La manœuvre de Valsalva est-elle dangereuse ? Pour une personne saine sans contre-indication, utilisée une répétition à la fois sur les charges qui l'exigent, c'est une technique standard en musculation. Le chiffre à connaître est l'ampleur de la hausse de pression artérielle : dans une étude avec cathéter artériel, on a mesuré en moyenne 311/284 mmHg à 100 % du maximum contre 198/175 avec expiration lente. La conclusion pratique n'est pas d'y renoncer, mais de la réserver aux séries lourdes et de ne jamais la tenir sur plusieurs répétitions d'affilée. En cas d'hypertension ou de problème cardiovasculaire ou oculaire, il faut en parler à un médecin d'abord.

Comment respirer pendant le squat ? Inspire debout vers le ventre, gaine comme si tu allais recevoir un coup, retiens pendant la descente et la partie la plus dure de la remontée, expire une fois le point critique passé. Sur des séries longues et légères tu peux respirer entre les répétitions ; sur un maximum, c'est une respiration par répétition. Si ton dos s'enroule à mi-remontée, c'est le gainage que tu as perdu, pas le bon moment pour respirer.

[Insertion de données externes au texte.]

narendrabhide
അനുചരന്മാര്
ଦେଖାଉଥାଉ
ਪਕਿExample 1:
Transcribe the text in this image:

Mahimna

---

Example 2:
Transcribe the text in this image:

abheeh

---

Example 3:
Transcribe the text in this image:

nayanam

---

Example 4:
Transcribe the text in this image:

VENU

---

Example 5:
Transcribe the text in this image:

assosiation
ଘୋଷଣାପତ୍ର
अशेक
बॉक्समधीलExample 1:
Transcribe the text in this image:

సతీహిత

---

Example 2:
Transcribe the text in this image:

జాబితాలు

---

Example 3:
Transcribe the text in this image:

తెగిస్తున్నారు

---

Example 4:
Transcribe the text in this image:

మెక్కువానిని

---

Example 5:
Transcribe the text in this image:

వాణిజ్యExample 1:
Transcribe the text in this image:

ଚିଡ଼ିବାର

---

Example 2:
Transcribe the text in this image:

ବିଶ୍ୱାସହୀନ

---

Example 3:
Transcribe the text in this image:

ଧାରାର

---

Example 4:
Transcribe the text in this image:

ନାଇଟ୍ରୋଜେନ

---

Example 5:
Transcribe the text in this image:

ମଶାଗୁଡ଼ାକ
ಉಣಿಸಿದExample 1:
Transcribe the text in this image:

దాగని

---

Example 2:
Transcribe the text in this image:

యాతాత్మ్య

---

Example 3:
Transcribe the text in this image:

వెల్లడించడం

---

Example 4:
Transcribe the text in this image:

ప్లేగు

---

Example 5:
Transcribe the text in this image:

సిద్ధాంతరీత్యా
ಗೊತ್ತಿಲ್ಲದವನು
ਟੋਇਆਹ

Faut-il une ceinture pour utiliser la Valsalva ? Non. C'est toi qui génères la pression avec le diaphragme et les abdominaux ; la ceinture offre une surface contre laquelle pousser et peut augmenter un peu la pression intra-abdominale, mais seulement si tu sais déjà créer de la tension sans elle. Porter une ceinture sans gainer donne surtout une sangle serrée autour de la taille.

Peut-on s'évanouir en soulevant ? Cela arrive, et c'est presque toujours une question de durée : retenir l'air sur plusieurs répétitions réduit le retour veineux et la perfusion cérébrale. Les signaux arrivent avant l'évanouissement : vision qui se rétrécit, points noirs, bourdonnement. S'ils apparaissent, repose la charge, respire et raccourcis la tenue sur les séries suivantes.

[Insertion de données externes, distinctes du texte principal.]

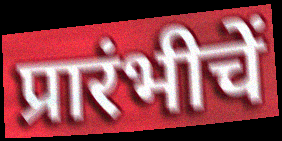
प्रारंभीचें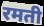
रमतीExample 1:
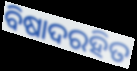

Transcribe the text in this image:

ବିଷାଦରହିତ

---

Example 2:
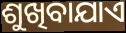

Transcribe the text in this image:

ଶୁଖିବାଯାଏ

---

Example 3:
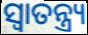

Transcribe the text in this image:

ସ୍ଵାତନ୍ତ୍ର୍ୟ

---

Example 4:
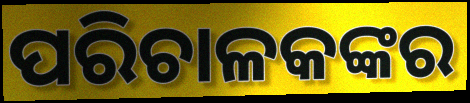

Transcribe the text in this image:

ପରିଚାଳକଙ୍କର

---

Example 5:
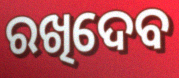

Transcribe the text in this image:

ରଖିଦେବ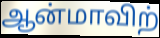
ஆன்மாவிற்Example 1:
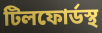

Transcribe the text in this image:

টিলফোর্ডস্থ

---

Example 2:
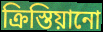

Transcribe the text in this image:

ক্রিস্তিয়ানো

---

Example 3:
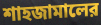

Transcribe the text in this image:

শাহজামালের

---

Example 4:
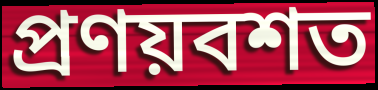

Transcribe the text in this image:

প্রণয়বশত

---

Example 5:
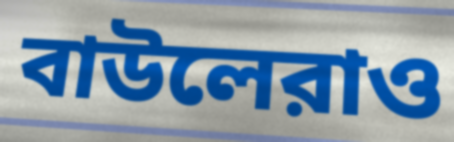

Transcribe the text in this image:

বাউলেরাওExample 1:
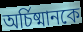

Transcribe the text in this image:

অর্চিষ্মানকে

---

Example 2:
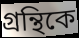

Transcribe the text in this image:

গ্রন্থিকে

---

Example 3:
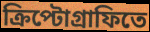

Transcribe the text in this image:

ক্রিপ্টোগ্রাফিতে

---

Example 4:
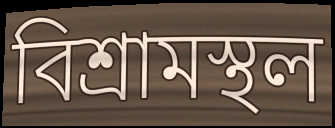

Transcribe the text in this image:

বিশ্রামস্থল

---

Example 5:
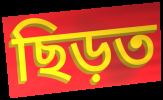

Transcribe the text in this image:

ছিড়ত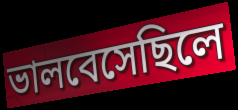
ভালবেসেছিলে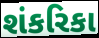
શંકરિકા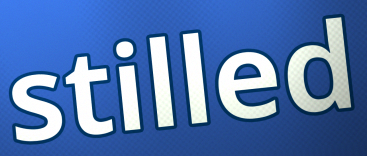
stilled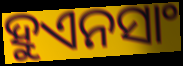
ହୁଏନସାଂ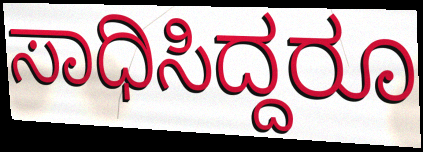
ಸಾಧಿಸಿದ್ದರೂ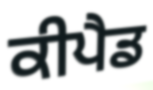
ਕੀਪੈਡ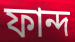
ফান্দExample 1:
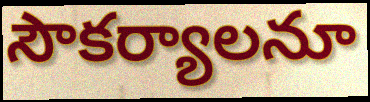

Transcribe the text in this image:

సౌకర్యాలనూ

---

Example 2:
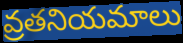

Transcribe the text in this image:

వ్రతనియమాలు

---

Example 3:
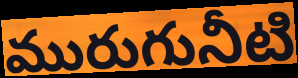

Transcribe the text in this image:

మురుగునీటి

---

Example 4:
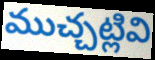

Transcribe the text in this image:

ముచ్చట్లివి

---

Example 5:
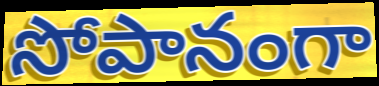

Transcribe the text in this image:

సోపానంగాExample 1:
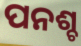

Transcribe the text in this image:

ପନଶ୍ଚ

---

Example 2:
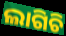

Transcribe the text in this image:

ଲାଗିଚି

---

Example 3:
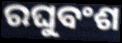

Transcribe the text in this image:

ରଘୁବଂଶ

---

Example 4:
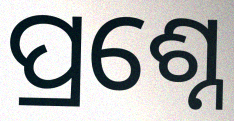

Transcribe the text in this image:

ପ୍ରଶ୍ନେ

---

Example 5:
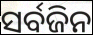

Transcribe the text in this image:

ସର୍ବଜିନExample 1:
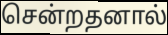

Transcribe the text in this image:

சென்றதனால்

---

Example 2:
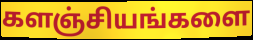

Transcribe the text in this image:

களஞ்சியங்களை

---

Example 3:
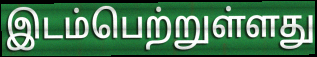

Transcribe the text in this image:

இடம்பெற்றுள்ளது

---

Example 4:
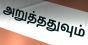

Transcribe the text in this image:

அறுத்ததுவும்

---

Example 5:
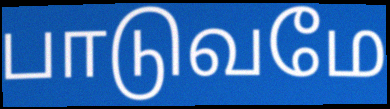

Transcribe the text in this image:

பாடுவமேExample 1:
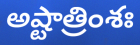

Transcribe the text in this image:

అష్టాత్రింశః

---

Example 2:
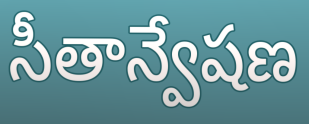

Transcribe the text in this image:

సీతాన్వేషణ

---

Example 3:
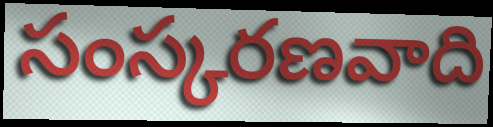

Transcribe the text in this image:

సంస్కరణవాది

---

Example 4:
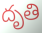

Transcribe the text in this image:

దృతి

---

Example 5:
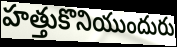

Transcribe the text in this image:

హత్తుకొనియుందురుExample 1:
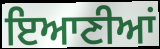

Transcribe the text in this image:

ਇਆਣੀਆਂ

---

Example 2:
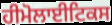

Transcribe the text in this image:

ਹੀਮੋਲਾਈਟਿਕਸ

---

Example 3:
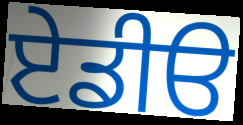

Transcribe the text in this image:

ਏਡੀੳ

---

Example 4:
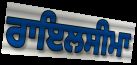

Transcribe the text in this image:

ਰਾਇਲਸੀਮਾ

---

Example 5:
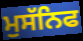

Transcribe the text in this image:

ਮੁਸੱਨਿਫ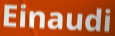
Einaudi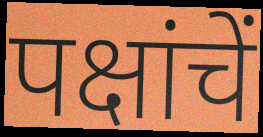
पक्षांचेंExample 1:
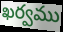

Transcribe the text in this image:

ఖర్వము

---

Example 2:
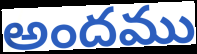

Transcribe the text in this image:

అందము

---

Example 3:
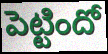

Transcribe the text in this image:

పెట్టిందో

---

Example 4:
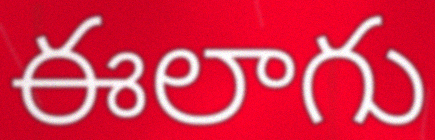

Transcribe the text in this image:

ఈలాగు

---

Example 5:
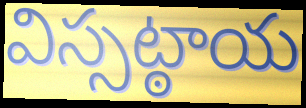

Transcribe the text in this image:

విస్సట్ఠాయ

Vaut-il mieux toujours expirer pendant l'effort ? Pour l'essentiel du volume d'entraînement, oui : c'est plus simple, la pression reste plus basse et cela ne coûte rien en performance sur charges moyennes. L'exception, ce sont les séries vraiment lourdes, où expirer pendant la phase difficile réduit la rigidité du tronc et dégrade la technique comme la charge. En pratique : respiration normale sur 90 % de la séance, Valsalva sur les 10 % restants.

L'étape suivante

À la prochaine séance lourde, fais un test honnête : une série en respiration continue et une avec gainage et tenue, même charge. Tu sentiras la différence dans la rigidité du tronc, pas dans la force des jambes. Si tu veux garder trace des séries réellement lourdes et de ta marge, Athleex enregistre charges, répétitions et effort perçu et les rend lisibles à ton coach.

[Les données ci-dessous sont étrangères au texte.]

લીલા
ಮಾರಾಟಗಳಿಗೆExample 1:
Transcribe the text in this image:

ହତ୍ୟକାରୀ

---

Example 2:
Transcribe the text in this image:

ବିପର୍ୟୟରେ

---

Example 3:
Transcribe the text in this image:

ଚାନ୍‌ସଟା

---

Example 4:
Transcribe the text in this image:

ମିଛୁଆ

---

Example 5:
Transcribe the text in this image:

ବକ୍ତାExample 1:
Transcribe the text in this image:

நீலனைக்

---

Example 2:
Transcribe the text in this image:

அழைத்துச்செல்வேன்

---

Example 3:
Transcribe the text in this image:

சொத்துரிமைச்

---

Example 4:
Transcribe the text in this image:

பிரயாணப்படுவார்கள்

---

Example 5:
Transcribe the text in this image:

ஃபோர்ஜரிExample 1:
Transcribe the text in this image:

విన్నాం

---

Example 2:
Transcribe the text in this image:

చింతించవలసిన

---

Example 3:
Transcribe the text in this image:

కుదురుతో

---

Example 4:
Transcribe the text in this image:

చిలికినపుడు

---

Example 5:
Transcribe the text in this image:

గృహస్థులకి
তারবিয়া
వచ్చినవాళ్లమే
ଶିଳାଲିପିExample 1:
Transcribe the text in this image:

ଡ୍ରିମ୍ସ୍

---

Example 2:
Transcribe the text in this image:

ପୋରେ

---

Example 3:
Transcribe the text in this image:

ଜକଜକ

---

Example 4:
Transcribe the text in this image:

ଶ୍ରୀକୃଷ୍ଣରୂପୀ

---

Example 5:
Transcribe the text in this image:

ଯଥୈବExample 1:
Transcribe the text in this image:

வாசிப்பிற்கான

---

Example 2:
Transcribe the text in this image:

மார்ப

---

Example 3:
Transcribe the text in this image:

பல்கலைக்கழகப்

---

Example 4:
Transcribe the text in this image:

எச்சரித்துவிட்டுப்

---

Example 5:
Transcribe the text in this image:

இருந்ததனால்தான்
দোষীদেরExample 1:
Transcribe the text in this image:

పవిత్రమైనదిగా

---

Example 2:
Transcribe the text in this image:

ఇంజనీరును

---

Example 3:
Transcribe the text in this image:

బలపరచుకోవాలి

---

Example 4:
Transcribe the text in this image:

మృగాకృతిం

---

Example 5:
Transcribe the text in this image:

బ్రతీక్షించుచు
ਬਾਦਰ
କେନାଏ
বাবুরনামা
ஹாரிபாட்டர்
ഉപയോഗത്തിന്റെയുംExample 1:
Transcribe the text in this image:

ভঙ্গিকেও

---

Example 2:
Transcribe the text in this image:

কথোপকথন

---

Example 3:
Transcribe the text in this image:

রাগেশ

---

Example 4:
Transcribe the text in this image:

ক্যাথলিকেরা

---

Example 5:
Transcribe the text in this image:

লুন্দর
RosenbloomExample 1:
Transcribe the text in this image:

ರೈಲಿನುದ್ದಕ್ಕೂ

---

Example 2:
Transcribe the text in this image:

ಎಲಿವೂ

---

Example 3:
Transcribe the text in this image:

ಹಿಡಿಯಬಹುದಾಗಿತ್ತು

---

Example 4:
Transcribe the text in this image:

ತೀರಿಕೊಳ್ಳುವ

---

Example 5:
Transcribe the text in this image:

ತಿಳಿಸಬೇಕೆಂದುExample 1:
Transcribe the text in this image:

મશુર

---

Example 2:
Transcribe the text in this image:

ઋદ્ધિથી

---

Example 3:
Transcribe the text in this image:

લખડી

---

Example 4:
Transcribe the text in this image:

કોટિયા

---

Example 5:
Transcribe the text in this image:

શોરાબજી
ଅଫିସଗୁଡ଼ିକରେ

Source consultée le 19/09/2026 : Narloch JA, Brandstater ME. Influence of breathing technique on arterial blood pressure during heavy weight lifting. Arch Phys Med Rehabil 1995;76(5):457-462. Limites déclarées : 10 athlètes hommes, mesure invasive aiguë sur presse à cuisses, aucune conclusion sur le risque chronique. Cet article ne remplace pas un avis médical.